Lead an autonomous DevOps team at Scale: a true story

Microsoft Ignite 2016 conference

Jose Rady Allende and Matthew Manela provide the next update to the Microsoft ALM story, sharing some screenshots of how they refined their use of Kanban boards as their agile experience and devops maturity grew stronger.

Synopsis and Lessons Learnt

Agile / Kanban / Scrum

  • In the beginning development and testing were separate teams and the Kanban board had a separate development column and testing column. All the testing was manual. Each user story was dependent upon all the development being completed (and deployed) before any testing could be started.
  • When the development and testing teams merged into a single ‘engineering’ team some unit tests were developed in parallel with the code so there was no longer a need to wait for the all development of a story to be completed before any testing was started. The Kanban board had a single ‘engineering’ column where the team developed and tested a story. However there were only very few automated tests and not everything could be fully tested, so there was still a need for a ‘validation’ column to run the manual regression tests once each story was fully complete and deployed.
  • Over time the test automation at lower levels increased and the team significantly cut the time spent in ‘validation’. Devops practices were adopted such as automated build and deployments, introduction of feature toggles and the code branching strategy was improved. A pull request column was inserted between implementation and validation to improve visibility of the work that is complete but waiting for code (and test) review. There is still a validation after the code is merged and deployed although the time spent in this column is much shorter than it used to be.

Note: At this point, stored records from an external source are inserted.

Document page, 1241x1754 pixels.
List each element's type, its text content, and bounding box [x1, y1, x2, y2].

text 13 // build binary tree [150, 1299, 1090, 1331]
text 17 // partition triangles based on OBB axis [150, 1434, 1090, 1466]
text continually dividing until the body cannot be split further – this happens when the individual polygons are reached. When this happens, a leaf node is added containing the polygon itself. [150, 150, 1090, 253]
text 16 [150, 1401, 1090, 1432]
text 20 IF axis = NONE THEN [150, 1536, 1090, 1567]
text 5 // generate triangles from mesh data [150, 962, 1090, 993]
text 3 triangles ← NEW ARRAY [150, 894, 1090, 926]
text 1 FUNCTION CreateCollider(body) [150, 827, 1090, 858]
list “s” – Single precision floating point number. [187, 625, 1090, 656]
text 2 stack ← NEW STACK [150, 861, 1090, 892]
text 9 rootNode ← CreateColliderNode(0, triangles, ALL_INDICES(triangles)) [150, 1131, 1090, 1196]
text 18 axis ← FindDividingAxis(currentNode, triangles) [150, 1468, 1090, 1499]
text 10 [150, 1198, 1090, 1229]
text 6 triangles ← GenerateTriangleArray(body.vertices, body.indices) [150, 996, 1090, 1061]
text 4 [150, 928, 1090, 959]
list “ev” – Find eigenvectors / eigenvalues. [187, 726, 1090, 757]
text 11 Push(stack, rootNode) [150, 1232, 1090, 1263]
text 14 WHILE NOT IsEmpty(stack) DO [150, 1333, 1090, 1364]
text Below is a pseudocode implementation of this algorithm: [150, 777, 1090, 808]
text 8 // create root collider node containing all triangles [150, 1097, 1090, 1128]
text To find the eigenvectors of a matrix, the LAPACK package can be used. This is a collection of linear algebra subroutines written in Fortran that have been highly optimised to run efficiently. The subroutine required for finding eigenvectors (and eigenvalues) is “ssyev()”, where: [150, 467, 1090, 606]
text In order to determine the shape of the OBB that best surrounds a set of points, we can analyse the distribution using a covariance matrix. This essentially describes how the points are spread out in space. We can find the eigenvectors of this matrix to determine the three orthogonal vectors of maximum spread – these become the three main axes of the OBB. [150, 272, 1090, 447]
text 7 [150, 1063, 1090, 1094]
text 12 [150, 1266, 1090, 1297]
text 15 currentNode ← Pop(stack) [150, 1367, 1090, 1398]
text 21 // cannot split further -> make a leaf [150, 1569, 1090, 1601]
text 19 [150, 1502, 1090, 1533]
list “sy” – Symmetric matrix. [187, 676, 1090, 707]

Dealing With Unpredictable Team Velocity / Productivity

  • Early on the team often delivered late as they struggled with incidents and unplanned work. They now plan capacity for this work up front when they take work into the sprint, and are more reliable at delivering what they planned.
  • The team members used to work on multiple things at the same time and frequent interruption or context switching caused each person to spend a little extra time re-focusing on the new priority – even if its half an hour, it adds up every day. Rather than trying to do four things at once the team now focus on two things. It is more efficient and more effective to do two things really well than try and do four things at once.
  • When the team had eight things in the sprint at the same time everyone had different objectives. Now that the team focus on two things, everyone has the same common shared goal and the team collaborates together much more closely.
    I have heard some agile coaches recommend setting a WIP limit of 50% of the team to force members to collaborate together instead of working individually.
  • The team had single source of knowledge or single point of failure for some activities such as DBA or UI design. When critical staff were on leave the rest of the team struggled to deliver. They later split the team into two sub teams. The support sub team were dedicated to incidents and UAT, enabling the core team to focus on delivering the sprint features. The support team also had responsibility for getting feedback from the production environment and stakeholders. They also spent effort improving the internal engineering systems. To spread knowledge the members rotate between core and support teams every few days.
  • Pair programming has accelerated the communication and collaboration between team members and significantly cut rework and poor design decisions.
    Pair programming has significant success in many other organizations.